• Assigned task: Reproduce each of the rows below word for word, omitting the pictures from your answer.

[Information supplied — start]

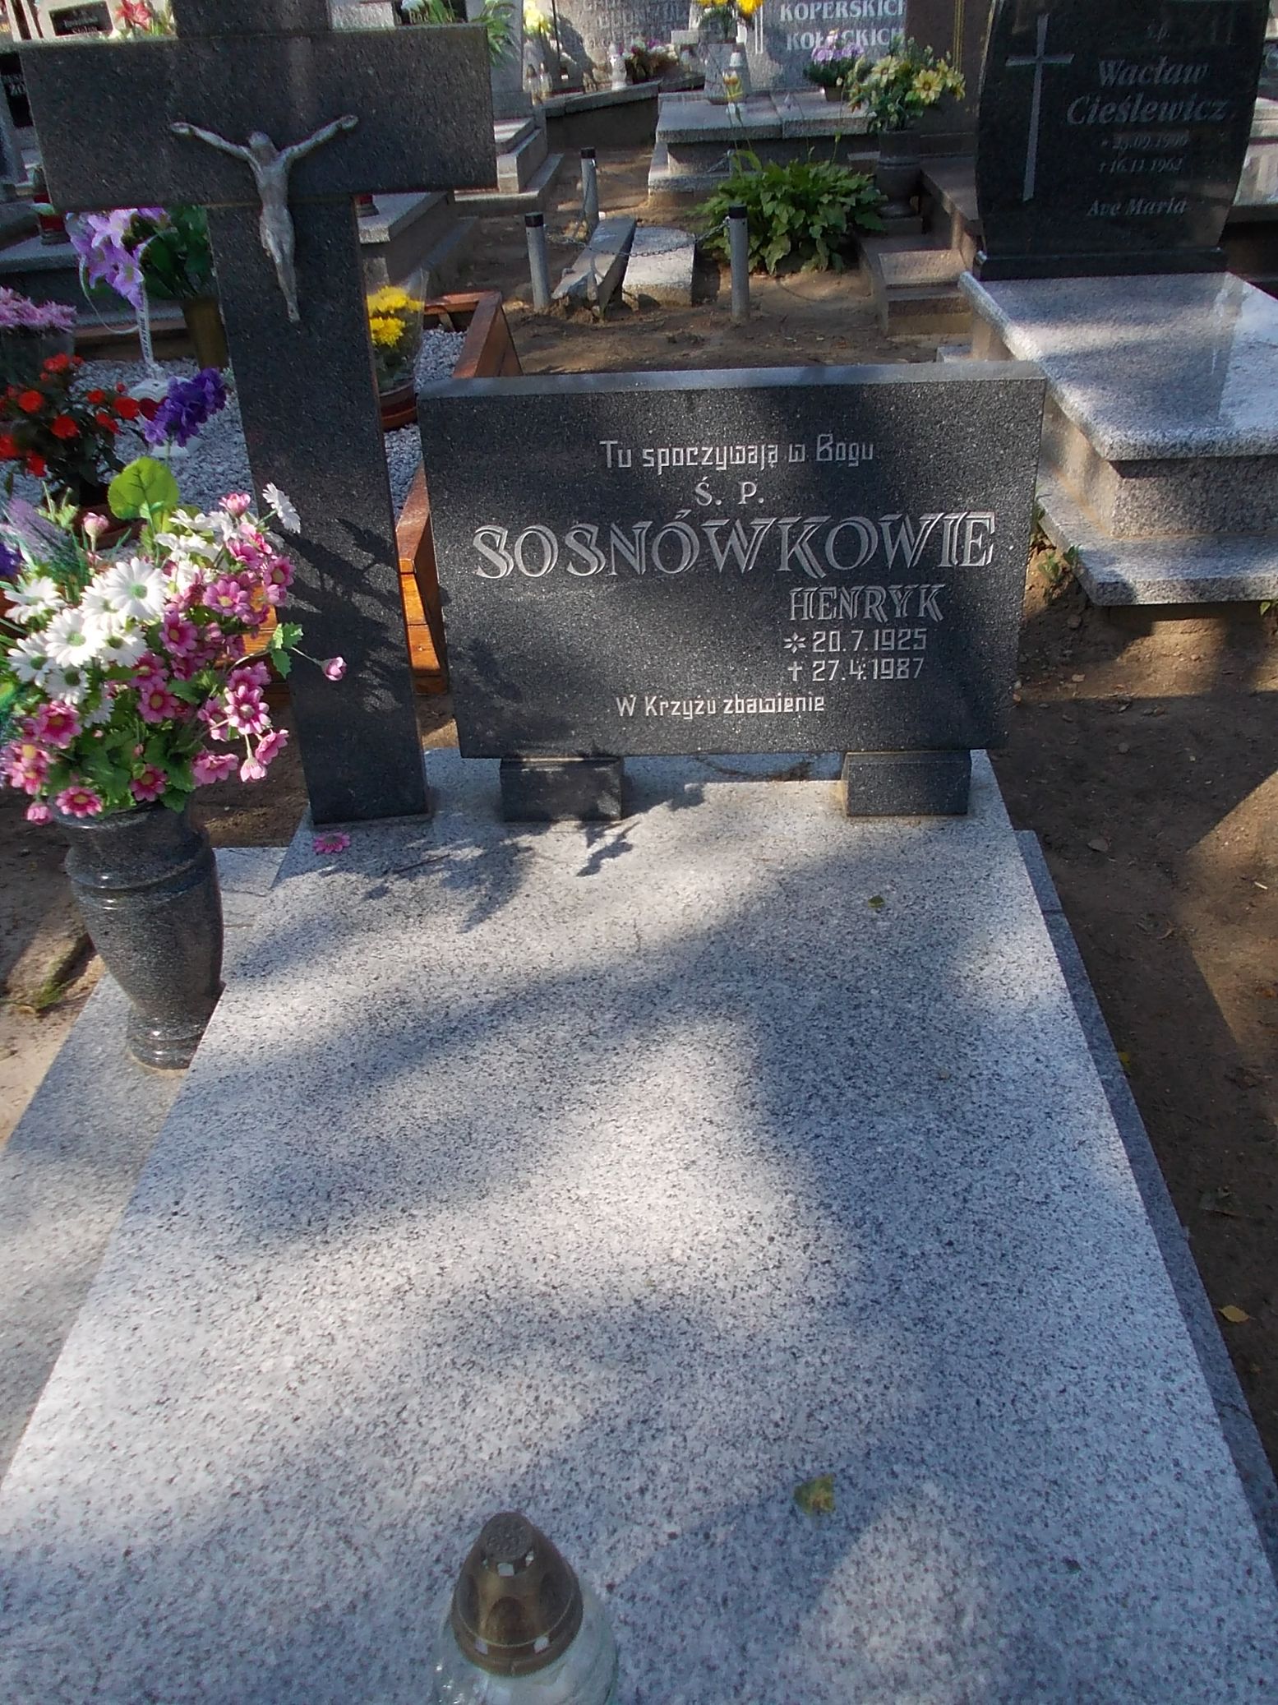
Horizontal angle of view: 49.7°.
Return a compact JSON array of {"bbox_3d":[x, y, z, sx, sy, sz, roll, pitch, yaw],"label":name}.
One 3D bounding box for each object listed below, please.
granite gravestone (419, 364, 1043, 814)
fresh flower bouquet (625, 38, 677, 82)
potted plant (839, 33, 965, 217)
[{"bbox_3d":[0.106,-0.330,1.635,0.680,0.445,0.066,-1,32,4],"label":"granite gravestone"},{"bbox_3d":[0.070,-4.654,8.100,0.305,0.211,0.260,-1,33,4],"label":"fresh flower bouquet"},{"bbox_3d":[0.962,-2.659,5.050,0.451,0.572,0.406,-1,33,4],"label":"potted plant"}]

[Information supplied — finish]

• Solution:
Horizontal angle of view: 49.7°.
Return a compact JSON array of {"bbox_3d":[x, y, z, sx, sy, sz, roll, pitch, yaw],"label":name}.
One 3D bounding box for each object listed below, please.
granite gravestone (419, 364, 1043, 814)
fresh flower bouquet (625, 38, 677, 82)
potted plant (839, 33, 965, 217)
[{"bbox_3d":[0.106,-0.330,1.635,0.680,0.445,0.066,-1,32,4],"label":"granite gravestone"},{"bbox_3d":[0.070,-4.654,8.100,0.305,0.211,0.260,-1,33,4],"label":"fresh flower bouquet"},{"bbox_3d":[0.962,-2.659,5.050,0.451,0.572,0.406,-1,33,4],"label":"potted plant"}]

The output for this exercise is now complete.